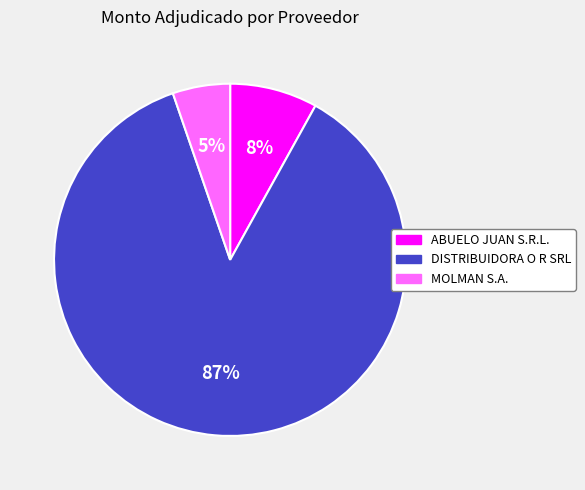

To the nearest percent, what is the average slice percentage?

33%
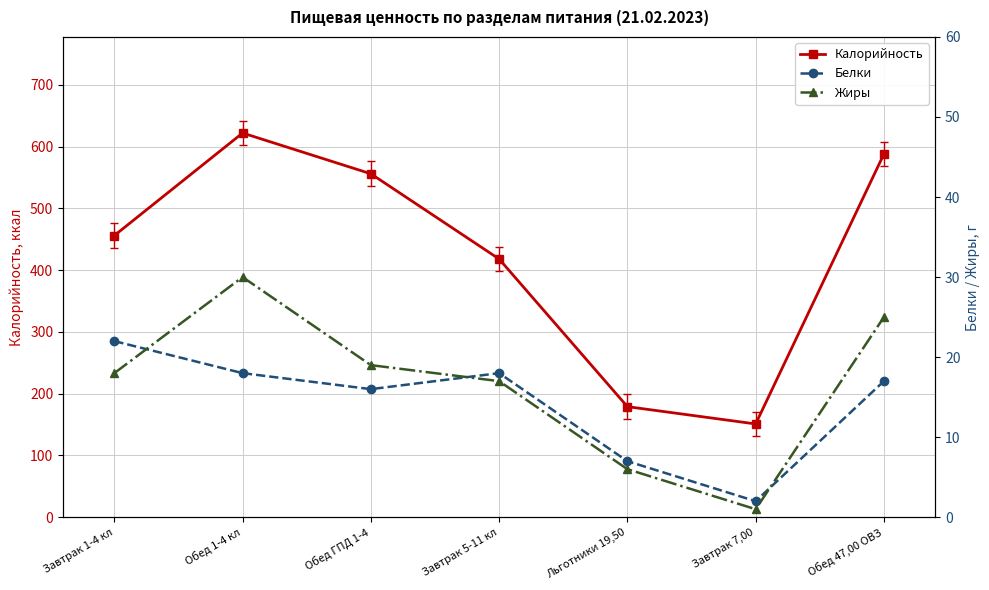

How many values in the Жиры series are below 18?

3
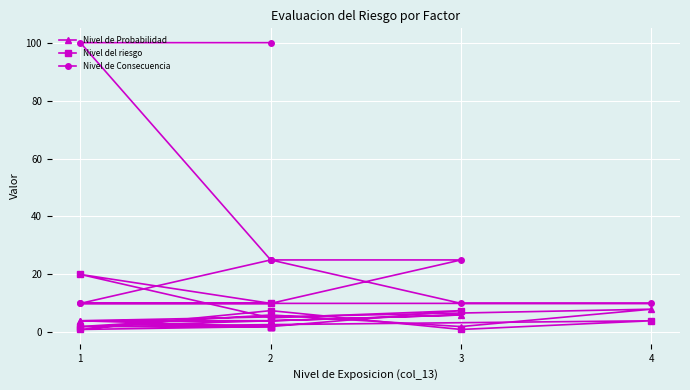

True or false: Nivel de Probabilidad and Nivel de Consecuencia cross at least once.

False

# Your goal:
Lay out every line of the records above as a JSON list of strings, one string per line, with blank lines and the pictures left out.

# Exercise result:
[
  "To the nearest percent, what is the average slice percentage?",
  "33%",
  "How many values in the Жиры series are below 18?",
  "3",
  "True or false: Nivel de Probabilidad and Nivel de Consecuencia cross at least once.",
  "False"
]